Many of these meals are small snacks that should hardly count as a “meal,” but hey, we’re talking about diets here so everything that goes down the tube counts. A piece of fruit, some protein or a smoothie, even a handful of trail mix or nuts can suffice. The point is that I trained my body to expect something new to eat every two to four hours, which helps keep the body’s metabolism high and mighty.
I eat lean foods and balance the diet with a lot of plants (fruit and veggies), whole grains, dairy and yes, some sweets. My favorite drink is water (and beer) but I do not drink syrupy sweet carbonated sodas. 1–2 cups of red wine is also thought to go well and help with balancing out the caloric intake of large meals, so if you are just getting started and want some help whittling down your portions, take a glass of wine with dinner and remind yourself often about your fitness goals.
Should I count calories?
It’s pointless unless you’re diabetic or have some other condition that necessitates it. The only calories worth counting are the ones you burn off at the gym or through other forms of exercise and the ones left on your plate at the end of the meal.
What’s that you say?
Leaving food on your plate is a very helpful way to reduce your caloric intake. I am not talking about being wasteful–take a doggy bag or actually feed healthy scraps to the dog if you must, but the two bites of food you leave behind after you’ve finished your meal really begins to add up especially over the course of a few weeks.

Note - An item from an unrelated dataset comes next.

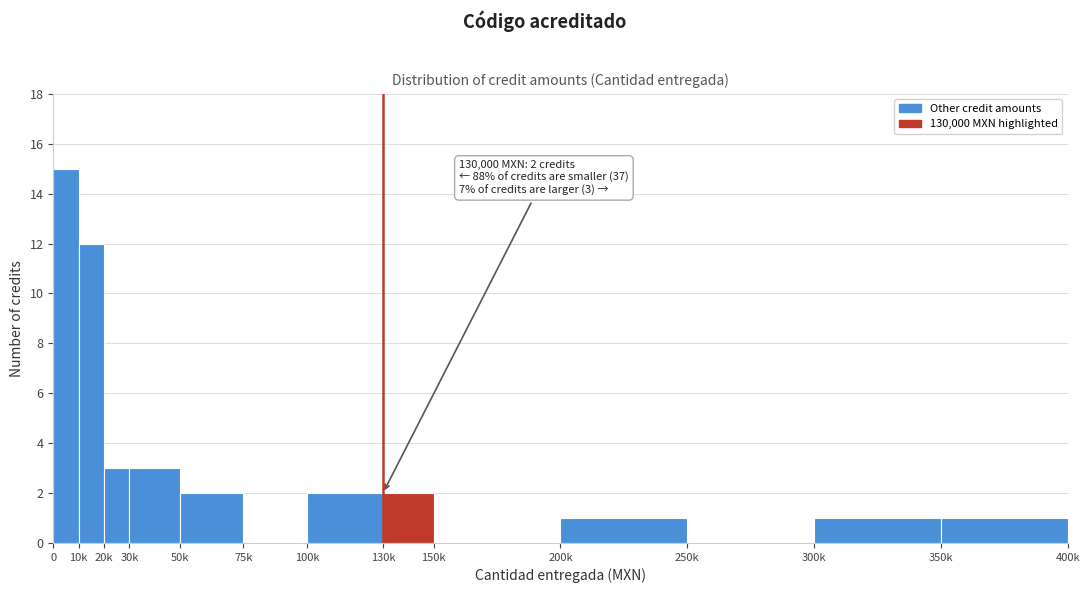

Reading left to right, transcribe all the data shown in this chart.

0=15	10k=12	20k=3	30k=3	50k=2	75k=0	100k=2	130k=2	150k=0	200k=1	250k=0	300k=1	350k=1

You want to see and feel changes being made, and cutting back in this way means that you are consuming less food than before which is good, right? Over time you will begin to serve yourself less and less food each meal and will learn how much food your body needs to feel truly satisfied.
Practice Hara Hachi Bu
Haha, what? “Hara Hachi Bu” is a Japanese phrase roughly translating to eight parts of ten or eighty percent full. You must rate how hungry or full you are on a scale of ten. If you are starving at the beginning of your meal, we’ll call that zero. You’re hungry and need to eat!

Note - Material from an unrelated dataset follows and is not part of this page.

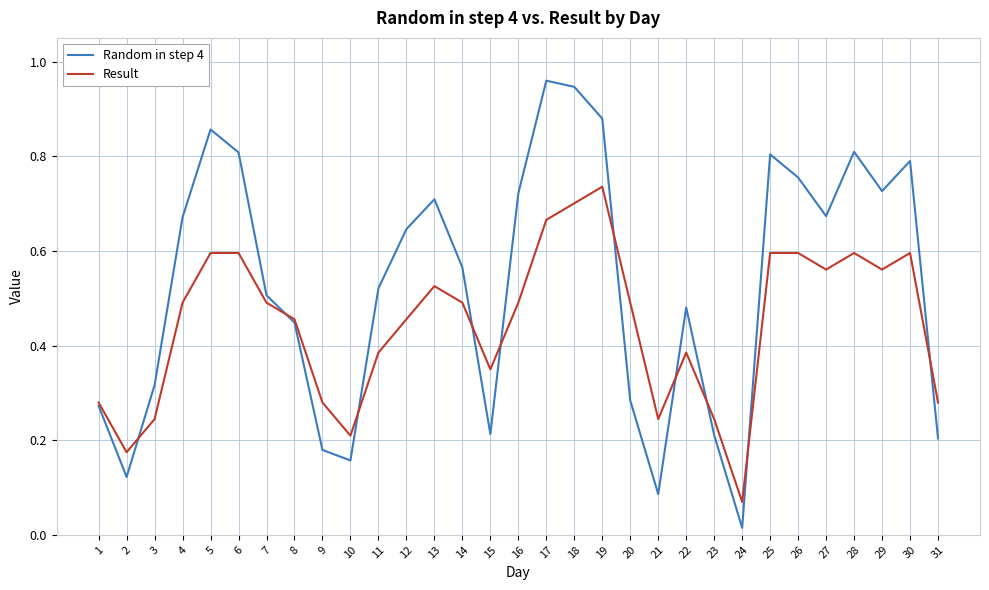

List the series in order of their overall mean, highest first.

Random in step 4, Result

When you feel that you are about half-full, call that a 5, keep going you are almost there! Once you feel you are around an 8/10 on the full-meter, stop! The rest of your food will digest and by the time it hits your stomach you will be perfectly content and full. Not “stuffed” at all, but just right. If you become hungry, eat more. Chances are you will not overeat when following this method and you will begin shedding weight like never before.
That’s a good start, particularly if you’ve never heard of it. remember to determine your goals at the onset and set yourself up for a win. Overeating is a plague most Americans must battle, and we are the fortunate ones with access to the most resources! These tips will help you started on the sensible path and soon you will be eating for survival again, not as a means of entertainment when bored, or as a stress mechanism.
Remember that the calories you don’t eat are the ones adding up and be sure to include plenty of activity in your weekly lives! The kitchen defeats the bulge Six pack abs are also crafted in the kitchen, not on the floor doing sit-ups.